The disruption to timely train service, and frequent reports of mental-illness-related violence, creates anger, frustration, distrust and resentment among the affected public, businesses, and other organizations.  Such incidents breed ill will toward people with mental illness and increase the stigma that makes it easier to dismiss their needs, assume all mentally ill people are dangerous, and treat them disrespectfully.

Williams said PEF members at OMH are seeing more young patients admitted to inpatient care, but too often they aren’t allowed to remain long enough to become fully stabilized before they are discharged.  The result, she said, is a revolving door.  “We are hoping we will never see them again, but they are back in three weeks, and they are here briefly, discharged and return again and again.”

That’s because it takes time to figure out which medications work best for a specific patient at a specific time, and the medications need to be gradually adjusted, Davey said.  Once you have the medications right, then the patient may do well in the community if they receive the level of outpatient care they need.

“We used to have a number of very valuable programs, such as Family Care, mental health intervention teams, and intensive case manager teams to support people in the community, but those teams and programs are mostly gone.  When patients were discharged from in-patient services, we sent them home with resources.  Now, if they are lucky enough to get any resources, they don’t last long enough.”

“We’re just running on a shoestring budget.  It’s the sickest, neediest people who are losing services.  The money being taken from in-patient services, is supposed to be building the community services, but the need is increasing too fast,” Davey said.

PEF is forming a coalition called NYS Fund Our Future with a mission to make that exact case. Decades of service cuts and privatization have caused the crisis the state now finds itself in, and only a committed legislative, advocacy and public relations effort by unions and the communities they serve will help turn things around. PEF will share more information as the campaign develops, but for now interested members can sign up to be involved – and submit a video telling us about the vital work you perform for New Yorkers — here.

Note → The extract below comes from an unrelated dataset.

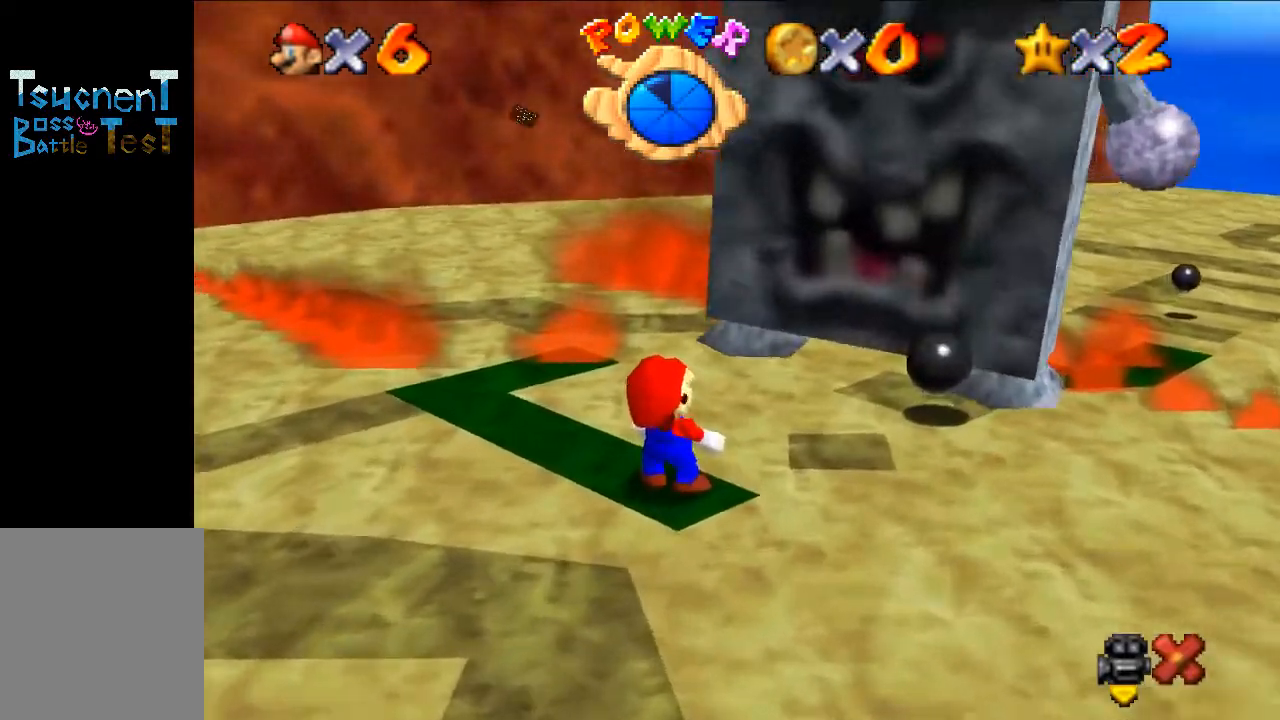
{"buttons": [], "left_stick": "center", "events": [[300, "A", "down"], [400, "A", "up"]]}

In one very recent horrifying case in New York City, a man walked into a police station near his home and told the officers that he had awakened with an overwhelming need “to hurt someone.”  He then walked down to the basement where he raped and killed his own mother.

This isn’t just an urban issue, Davey said.  Rural communities, such as those in St. Lawrence County where she works, experience their own tragedies.

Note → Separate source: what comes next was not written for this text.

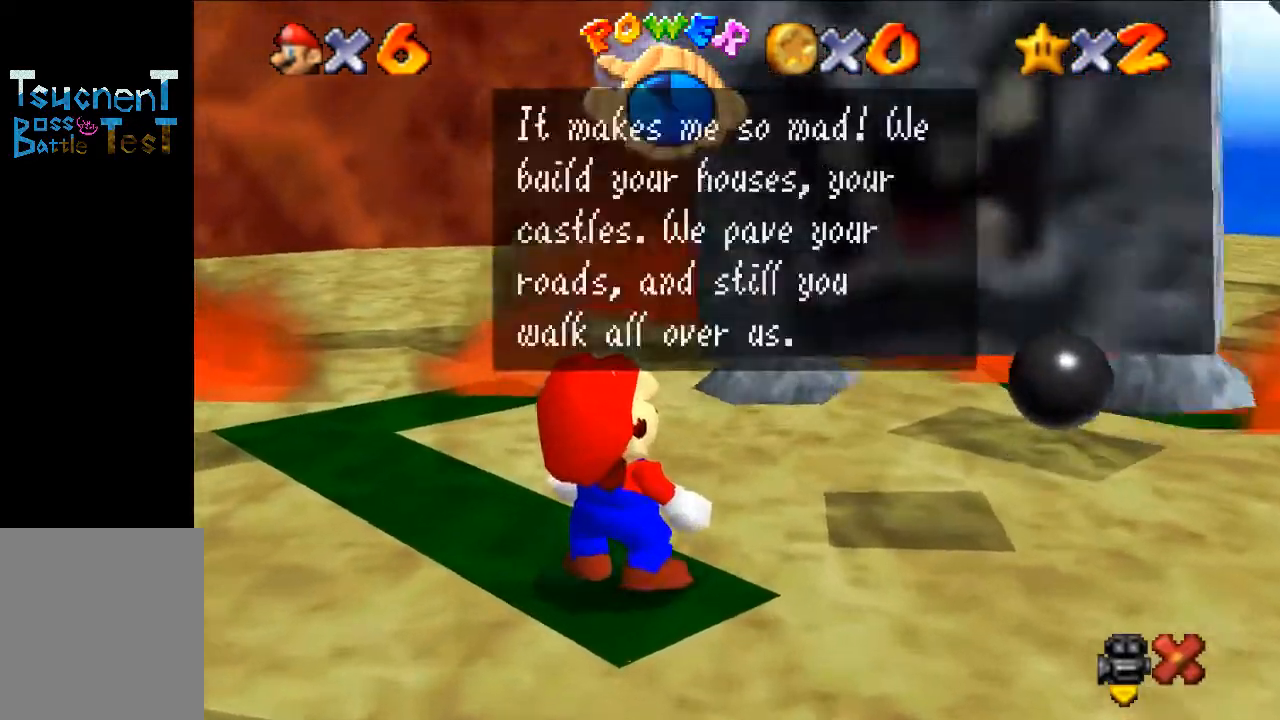
{"buttons": [], "left_stick": "center", "events": [[67, "A", "down"], [100, "A", "up"], [300, "A", "down"], [367, "A", "up"]]}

“We’ve had two high school students commit suicide after they were bullied on social media, and there was a shooting in an area real estate office,” she said.

“People who are mentally ill and become violent are often victims, too,” Davey continued.  “They are stigmatized, but we are failing them first when treatment resources are limited.  Those who become that sick often failed to receive the treatment and care they needed.”

It doesn’t have to be that way, she said.  New York should attack lagging mental health services with the same zeal and commitment that it attacked COVID-19.

“We need to name it.  Claim it.  And then fix it!”